Solving the Ancient Immigrant Problem of Prehispanic Teotihuacan
Teotihuacan, located in the central Mexican state of México, was one of the earliest urban, ethnically plural societies in the Americas, a cosmopolitan blend of people and cultures from all over Mesoamerica. Between AD 1 and AD 600/650, the metropolis was densely populated within its 20-25 square kilometer (8-10 square mile) limits, reaching an estimated population of 125,000 people from AD 200-600.
Today most people visit the glorious monumental architecture at the heart of the city, the Pyramid of the Sun, Pyramid of the Moon and the lovely Palace of the Quetzal Butterfly. Tourists can also still travel the city's massive avenues running north/south (the famous Street of the Dead) and east-west (East and West Avenues). What tourists typically don't see are over 2,000 large-scale residential units, apartment complexes built by the Teotihuacan state to accommodate a massive influx of immigrants, from all over Mesoamerica and from all socioeconomic statuses.
What Were the Residential Compounds Like?
The residential compounds--sometimes called barrios or neighborhood enclaves--were solid, roofed clusters of buildings separated by open patios and with built-in drainage systems. They were single-story buildings with adobe walls, plastered or packed earthen floors and flat roofs. The buildings had multiple rooms, with patios, porticoes, ritual courtyards and passageways organized into separate living quarters identified as apartments.
The apartments held kitchens, sleeping quarters, storage areas, and refuse sectors. Shared sections included ritual courtyards which sometimes held an altar for domestic cult activities; there were patios for communal activities; and both private and public cemetery spaces.
The architecture of the residential blocks which have been excavated to date exhibits a wide variation in size, quality and internal arrangement. Some shared architectural features suggest they were constructed by or within a set of rules defined by the state, including the thickness of the exterior walls and the orientation of close to 15.5 degrees east of north, the same or similar to that of Teotihuacan's major monuments and streets. Archaeologist George Cowgill has estimated that between 3-5 extended family groups lived in each compound, with about 5-12 persons in a unit.

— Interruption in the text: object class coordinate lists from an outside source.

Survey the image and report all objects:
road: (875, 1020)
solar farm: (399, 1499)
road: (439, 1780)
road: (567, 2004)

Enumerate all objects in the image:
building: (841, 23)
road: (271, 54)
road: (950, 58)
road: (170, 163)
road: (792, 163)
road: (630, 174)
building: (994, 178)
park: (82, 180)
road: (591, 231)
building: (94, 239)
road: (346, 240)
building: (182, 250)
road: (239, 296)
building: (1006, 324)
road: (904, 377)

Living in the Residential Compounds
Some of the compounds were clearly occupied by families, a core group of people who were biologically related; but archaeological excavations have discovered that many housed immigrants who were not blood relatives. All of the compounds, regardless of their relatedness, were organized by shared residence and economic production--workshops where the residents made things such as pottery and stone tools. Many of the compounds were continuously occupied for several centuries, from their construction in the Early Tlamimilolpa phase (200-300 AD) until the dissolution of the Teotihuacan state around AD 650.
Burials in the compounds were typically a pit dug beneath the floor of private patios and rooms or under public altars, courtyards and stairways. Grave goods varied widely, with some ceramic vessels, mica, obsidian, slate, marine shells from both oceans the most common. Some more exotic materials include precolumbian jade, incense burners, and seeds or plant parts of squash, maize, amaranth and cotton. Highest status burials were typically placed in deeper pits in public areas, with larger and complex offerings, more frequently cremated and/or painted with red ochre.

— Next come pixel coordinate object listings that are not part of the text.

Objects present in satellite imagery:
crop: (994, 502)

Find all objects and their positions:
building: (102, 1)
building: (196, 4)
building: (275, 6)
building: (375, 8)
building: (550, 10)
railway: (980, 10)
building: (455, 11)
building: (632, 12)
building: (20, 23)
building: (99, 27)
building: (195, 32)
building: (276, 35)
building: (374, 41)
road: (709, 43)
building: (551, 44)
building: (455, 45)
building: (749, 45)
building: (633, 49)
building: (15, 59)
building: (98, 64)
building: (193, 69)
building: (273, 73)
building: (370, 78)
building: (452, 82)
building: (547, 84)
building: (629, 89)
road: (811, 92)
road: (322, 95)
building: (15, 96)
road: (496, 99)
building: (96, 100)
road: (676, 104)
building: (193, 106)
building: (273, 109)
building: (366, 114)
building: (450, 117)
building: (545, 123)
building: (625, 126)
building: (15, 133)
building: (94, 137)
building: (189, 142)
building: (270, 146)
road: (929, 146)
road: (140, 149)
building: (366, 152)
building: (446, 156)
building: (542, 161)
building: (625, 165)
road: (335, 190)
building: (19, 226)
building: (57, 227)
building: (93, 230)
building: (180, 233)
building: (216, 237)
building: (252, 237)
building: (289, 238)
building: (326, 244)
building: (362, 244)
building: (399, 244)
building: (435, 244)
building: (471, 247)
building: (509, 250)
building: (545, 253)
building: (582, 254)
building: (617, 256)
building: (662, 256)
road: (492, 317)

Varying rituals, including burial processes and workshops, as well as pottery styles and types of obsidian: all of these are keys archaeologists have used to identify the foreign origins of the occupants of the residential zones.

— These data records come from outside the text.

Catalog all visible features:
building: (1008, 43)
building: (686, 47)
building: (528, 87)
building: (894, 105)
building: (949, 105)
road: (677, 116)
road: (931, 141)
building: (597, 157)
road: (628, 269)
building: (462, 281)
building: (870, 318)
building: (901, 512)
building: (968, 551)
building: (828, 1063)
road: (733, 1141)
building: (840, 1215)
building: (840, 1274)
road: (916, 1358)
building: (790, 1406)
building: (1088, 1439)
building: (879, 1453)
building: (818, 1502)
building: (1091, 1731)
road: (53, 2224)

Non-Residential Compounds: Teopancazco
A recent investigation by Linda Manzanilla (2015) has revealed that some of the foreigner barrio neighborhoods were closer to workhouses than domestic clusters. Manzanilla looked at the neighborhood center of Teopancazco, occupied between AD 150 and 650. This neighborhood was a functional center, occupied by immigrants and devoted to ritual and specialized craft production. The people who lived there came from several different areas near and far from Teotihuacan, including the nearby Basin of Mexico, the Central Highlands and the Gulf Coast.
Paleopathological studies on the burials in Teopancazco indicated the people were heavy laborers who manufactured cotton cloth and garments, made stone tools and pottery, made nets and fished. Luxury items of greenstone, travertine, onyx, marble and pyrites were manufactured by lapidary specialists there; military personnel resided in this barrio and there may well have been a medical sector where childbirth was assisted. A single ritual event included 29 individuals, mainly young foreign males who were decapitated and ritually buried in the barrio.
Teopancazco's burials were predominantly men--in fact only 15% were women--suggesting either that the occupants were primarily male, or that women belonging to the neighborhood were buried elsewhere.